LDMS Python API Threading Model and Callback Contract

Section 1: The Threading Model

LDMS maintains a pool of I/O threads internally. These threads handle all network communication — sending, receiving, and delivering events. When you supply a callback to an LDMS Python API, that callback is called from one of these I/O threads, not from your application thread.

This means two things:

Your callback runs concurrently with your application. If your callback reads or writes data that your application thread also accesses, you need to protect that data with a lock or use a thread-safe data structure.

Your callback runs on a thread that LDMS needs to keep available. If your callback takes a long time — waiting on I/O, sleeping, or calling back into LDMS in a way that waits for a response — you are tying up an I/O thread that LDMS needs to deliver further events. In the worst case this leads to a deadlock. See Section 2: Two Rules for Every Callback.

Note

For developers familiar with the C API: the Python callbacks are called from the same zap I/O threads that drive the C-level event handlers. Python’s GIL is acquired before your callback is called and released when it returns, so only one Python callback runs at a time across all I/O threads.

Section 2: Two Rules for Every Callback

These rules apply to every callback in the API without exception.

Rule 1 — Do Not Call Blocking LDMS APIs from a Callback

The following methods wait internally for LDMS to deliver a response event before returning:

Method

What it waits for

Xprt.connect() (no cb)

Connection accepted or rejected

Xprt.accept()

Incoming connection

Xprt.dir() (no cb)

Directory reply

Xprt.lookup() (no cb)

Lookup reply

Xprt.recv()

Incoming message

Set.update() (no cb)

Update complete

Xprt.msg_subscribe() (no cb)

Subscribe status

Xprt.msg_unsubscribe() (no cb)

Unsubscribe status

Calling any of these from inside a callback leads to a deadlock, because the response event they are waiting for can only be delivered by the same I/O thread that is currently running your callback.

Each of these methods has a non-blocking form: pass a cb argument and the method returns immediately. The result is delivered to your callback when it is ready. Use the non-blocking form whenever you need to make further LDMS calls from within a callback.

Rule 2 — Do Not Rely on Exceptions to Signal Errors

If your callback raises an exception, it is printed to stderr and discarded. It does not propagate to your application and does not stop the I/O thread. Handle errors inside the callback directly — for example, by recording the error in a shared variable or signaling your application thread.

LISTED ENTRIES:
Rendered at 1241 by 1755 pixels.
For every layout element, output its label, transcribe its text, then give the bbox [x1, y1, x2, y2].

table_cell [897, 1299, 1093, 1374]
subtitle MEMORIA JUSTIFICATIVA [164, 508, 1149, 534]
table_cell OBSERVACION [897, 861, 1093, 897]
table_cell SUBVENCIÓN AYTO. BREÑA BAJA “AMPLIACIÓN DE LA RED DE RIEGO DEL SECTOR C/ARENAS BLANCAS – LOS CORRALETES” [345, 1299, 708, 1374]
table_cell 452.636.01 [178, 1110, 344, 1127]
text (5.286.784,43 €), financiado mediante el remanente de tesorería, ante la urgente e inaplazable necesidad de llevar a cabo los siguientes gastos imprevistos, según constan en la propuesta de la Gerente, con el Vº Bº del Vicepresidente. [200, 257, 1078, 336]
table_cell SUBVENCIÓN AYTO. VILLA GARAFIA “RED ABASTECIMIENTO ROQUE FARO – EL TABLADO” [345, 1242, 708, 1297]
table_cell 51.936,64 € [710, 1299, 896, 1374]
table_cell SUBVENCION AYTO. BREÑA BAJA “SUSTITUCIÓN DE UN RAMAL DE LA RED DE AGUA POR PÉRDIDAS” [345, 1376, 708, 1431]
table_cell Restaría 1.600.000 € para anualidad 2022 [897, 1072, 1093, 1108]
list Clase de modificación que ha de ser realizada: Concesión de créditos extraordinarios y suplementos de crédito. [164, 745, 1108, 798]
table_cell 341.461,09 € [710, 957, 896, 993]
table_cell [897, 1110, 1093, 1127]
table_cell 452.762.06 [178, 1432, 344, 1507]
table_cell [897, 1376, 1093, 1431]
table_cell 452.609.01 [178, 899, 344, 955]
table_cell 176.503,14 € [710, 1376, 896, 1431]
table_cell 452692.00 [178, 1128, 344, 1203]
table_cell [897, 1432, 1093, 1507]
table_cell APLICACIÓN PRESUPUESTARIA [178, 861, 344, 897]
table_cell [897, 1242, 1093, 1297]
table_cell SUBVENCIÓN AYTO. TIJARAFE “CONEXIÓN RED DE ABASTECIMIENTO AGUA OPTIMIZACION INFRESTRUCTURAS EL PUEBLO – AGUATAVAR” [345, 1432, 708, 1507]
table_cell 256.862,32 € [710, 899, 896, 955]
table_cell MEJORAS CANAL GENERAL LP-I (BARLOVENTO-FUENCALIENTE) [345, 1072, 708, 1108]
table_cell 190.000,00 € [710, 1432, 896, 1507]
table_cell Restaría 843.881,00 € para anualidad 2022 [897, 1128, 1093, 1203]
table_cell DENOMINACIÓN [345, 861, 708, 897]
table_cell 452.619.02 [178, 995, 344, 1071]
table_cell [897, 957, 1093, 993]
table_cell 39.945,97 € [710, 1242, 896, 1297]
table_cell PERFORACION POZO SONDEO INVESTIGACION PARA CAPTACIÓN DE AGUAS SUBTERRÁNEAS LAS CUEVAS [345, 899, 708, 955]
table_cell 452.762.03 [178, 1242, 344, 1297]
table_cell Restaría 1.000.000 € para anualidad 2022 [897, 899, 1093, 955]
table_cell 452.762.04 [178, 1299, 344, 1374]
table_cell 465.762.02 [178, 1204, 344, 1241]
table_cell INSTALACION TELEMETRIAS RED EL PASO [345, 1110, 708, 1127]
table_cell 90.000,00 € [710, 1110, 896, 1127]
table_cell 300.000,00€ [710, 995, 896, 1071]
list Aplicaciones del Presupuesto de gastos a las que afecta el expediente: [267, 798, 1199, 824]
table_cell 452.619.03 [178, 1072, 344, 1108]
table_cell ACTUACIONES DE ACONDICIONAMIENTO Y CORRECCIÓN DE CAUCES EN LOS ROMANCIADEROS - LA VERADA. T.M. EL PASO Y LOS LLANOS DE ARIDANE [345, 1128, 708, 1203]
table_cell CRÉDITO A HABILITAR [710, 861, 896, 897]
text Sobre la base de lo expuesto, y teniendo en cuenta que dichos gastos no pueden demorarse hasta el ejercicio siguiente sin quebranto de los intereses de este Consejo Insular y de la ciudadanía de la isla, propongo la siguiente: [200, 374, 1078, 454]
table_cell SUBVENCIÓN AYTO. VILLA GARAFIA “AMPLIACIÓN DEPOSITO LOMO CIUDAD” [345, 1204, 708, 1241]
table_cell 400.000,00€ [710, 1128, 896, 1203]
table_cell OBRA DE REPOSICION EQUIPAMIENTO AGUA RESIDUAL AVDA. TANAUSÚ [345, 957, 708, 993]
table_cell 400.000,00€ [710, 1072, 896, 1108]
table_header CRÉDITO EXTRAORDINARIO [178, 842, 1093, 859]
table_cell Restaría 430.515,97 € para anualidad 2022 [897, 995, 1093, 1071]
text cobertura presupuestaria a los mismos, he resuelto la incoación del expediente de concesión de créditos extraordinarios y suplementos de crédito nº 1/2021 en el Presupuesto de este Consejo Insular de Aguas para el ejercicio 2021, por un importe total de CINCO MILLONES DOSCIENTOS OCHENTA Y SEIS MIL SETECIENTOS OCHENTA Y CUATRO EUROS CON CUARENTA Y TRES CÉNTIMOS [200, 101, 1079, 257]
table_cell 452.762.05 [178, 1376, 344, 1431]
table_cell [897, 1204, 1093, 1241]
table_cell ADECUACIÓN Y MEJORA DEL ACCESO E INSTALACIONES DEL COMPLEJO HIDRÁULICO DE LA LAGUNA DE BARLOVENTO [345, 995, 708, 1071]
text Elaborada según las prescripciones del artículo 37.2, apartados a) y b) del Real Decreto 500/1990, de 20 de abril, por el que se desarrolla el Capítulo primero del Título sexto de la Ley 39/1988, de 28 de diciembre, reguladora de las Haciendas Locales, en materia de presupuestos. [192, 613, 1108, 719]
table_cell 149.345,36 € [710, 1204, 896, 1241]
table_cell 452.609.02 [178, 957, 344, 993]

INSTRUCTIONS:
1 – Using the LDMS threading page, answer these questions:
(a) What happens to an exception that a callback raises?
(b) What does Xprt.accept() wait for?
(c) According to the note for C API developers, which threads call the Python callbacks?
2 – Copy word for word the part of the LDMS threading page starting at "Your callback runs concurrently" and ending at "for Every Callback.".

ANSWERS TO THE EXERCISES:
1 –
(a) It is printed to stderr and discarded.
(b) An incoming connection.
(c) The same zap I/O threads that drive the C-level event handlers.

2 –
Your callback runs concurrently with your application. If your callback reads or writes data that your application thread also accesses, you need to protect that data with a lock or use a thread-safe data structure.

Your callback runs on a thread that LDMS needs to keep available. If your callback takes a long time — waiting on I/O, sleeping, or calling back into LDMS in a way that waits for a response — you are tying up an I/O thread that LDMS needs to deliver further events. In the worst case this leads to a deadlock. See Section 2: Two Rules for Every Callback.